The practice of plea bargaining is often denounced as “extortionate” or “corrupt” and “oppressive.” Add to this a claim from Manitoba this week that the version practiced in Canada is secretive. The picture painted is one of shady backroom deals with no accountability. The criticism of plea bargaining overstates the problems.
Plea bargaining, a practice when the prosecution and defence lawyers try to resolve the case without going to trial, is not a secret. Each side argues its position in an effort to negotiate their way to the best possible outcome. When the bargaining succeeds each side gets a result that serves their interest.

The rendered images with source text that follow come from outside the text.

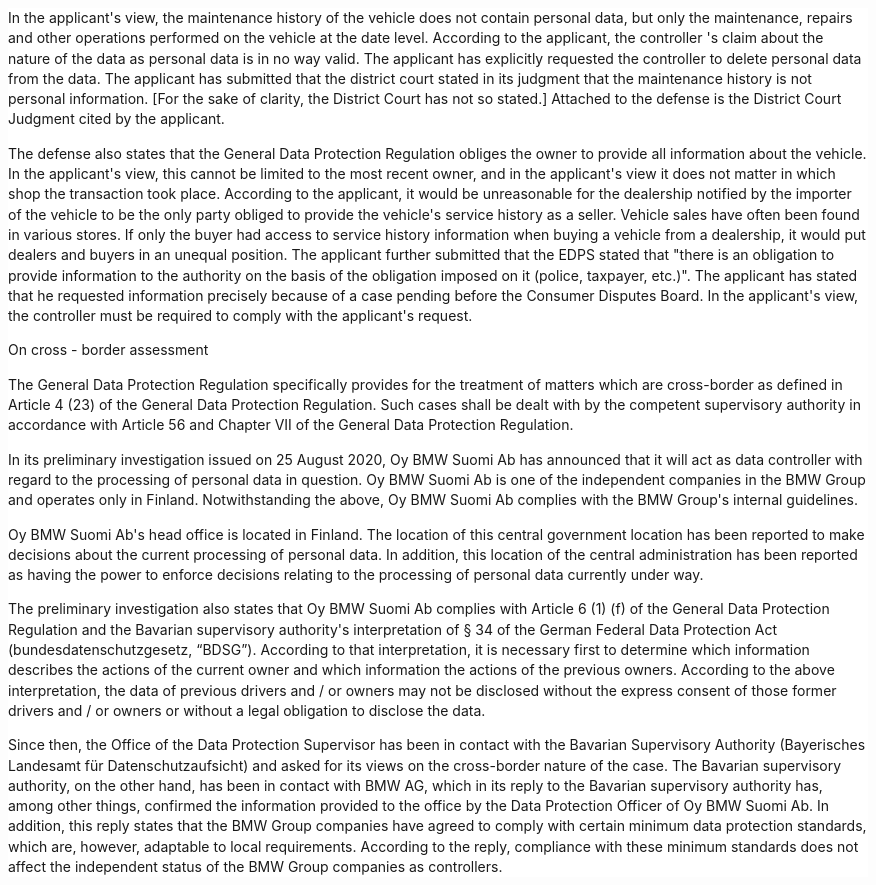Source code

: In the applicant's view, the maintenance history of the vehicle does not contain personal data, but only the maintenance, repairs and other operations performed on the vehicle at the date level. According to the applicant, the controller 's claim about the nature of the data as personal data is in no way valid. The applicant has explicitly requested the controller to delete personal data from the data. The applicant has submitted that the district court stated in its judgment that the maintenance history is not personal information. \[For the sake of clarity, the District Court has not so stated.\] Attached to the defense is the District Court Judgment cited by the applicant.

The defense also states that the General Data Protection Regulation obliges the owner to provide all information about the vehicle. In the applicant's view, this cannot be limited to the most recent owner, and in the applicant's view it does not matter in which shop the transaction took place. According to the applicant, it would be unreasonable for the dealership notified by the importer of the vehicle to be the only party obliged to provide the vehicle's service history as a seller. Vehicle sales have often been found in various stores. If only the buyer had access to service history information when buying a vehicle from a dealership, it would put dealers and buyers in an unequal position. The applicant further submitted that the EDPS stated that "there is an obligation to provide information to the authority on the basis of the obligation imposed on it (police, taxpayer, etc.)". The applicant has stated that he requested information precisely because of a case pending before the Consumer Disputes Board. In the applicant's view, the controller must be required to comply with the applicant's request.

On cross - border assessment

The General Data Protection Regulation specifically provides for the treatment of matters which are cross-border as defined in Article 4 (23) of the General Data Protection Regulation. Such cases shall be dealt with by the competent supervisory authority in accordance with Article 56 and Chapter VII of the General Data Protection Regulation.

In its preliminary investigation issued on 25 August 2020, Oy BMW Suomi Ab has announced that it will act as data controller with regard to the processing of personal data in question. Oy BMW Suomi Ab is one of the independent companies in the BMW Group and operates only in Finland. Notwithstanding the above, Oy BMW Suomi Ab complies with the BMW Group's internal guidelines.

Oy BMW Suomi Ab's head office is located in Finland. The location of this central government location has been reported to make decisions about the current processing of personal data. In addition, this location of the central administration has been reported as having the power to enforce decisions relating to the processing of personal data currently under way.

The preliminary investigation also states that Oy BMW Suomi Ab complies with Article 6 (1) (f) of the General Data Protection Regulation and the Bavarian supervisory authority's interpretation of § 34 of the German Federal Data Protection Act (bundesdatenschutzgesetz, “BDSG”). According to that interpretation, it is necessary first to determine which information describes the actions of the current owner and which information the actions of the previous owners. According to the above interpretation, the data of previous drivers and / or owners may not be disclosed without the express consent of those former drivers and / or owners or without a legal obligation to disclose the data.

Since then, the Office of the Data Protection Supervisor has been in contact with the Bavarian Supervisory Authority (Bayerisches Landesamt für Datenschutzaufsicht) and asked for its views on the cross-border nature of the case. The Bavarian supervisory authority, on the other hand, has been in contact with BMW AG, which in its reply to the Bavarian supervisory authority has, among other things, confirmed the information provided to the office by the Data Protection Officer of Oy BMW Suomi Ab. In addition, this reply states that the BMW Group companies have agreed to comply with certain minimum data protection standards, which are, however, adaptable to local requirements. According to the reply, compliance with these minimum standards does not affect the independent status of the BMW Group companies as controllers.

To avoid misunderstandings most Crown counsel explain publicly why the overall plea deal was in the public interest. Putting these reasons on the record allows the public to understand why the decision was made. Often the explanation is no more complicated than “we couldn’t prove the most serious charge” or “we wanted to avoid a lengthy trial but still get a conviction.” Viewed in this light, plea bargaining is not unfair or secretive but a practical solution to a busy criminal court docket.
Plea deals are a fast, certain way for offenders to be held accountable. If the system needs reform (such as creating an institutional obligation to explain decisions publicly), there can be no complaint. But those who want to throw it out for lack of transparency have missed the point. The system cannot function if the complainant who accuses or the police who charge are running the negotiations.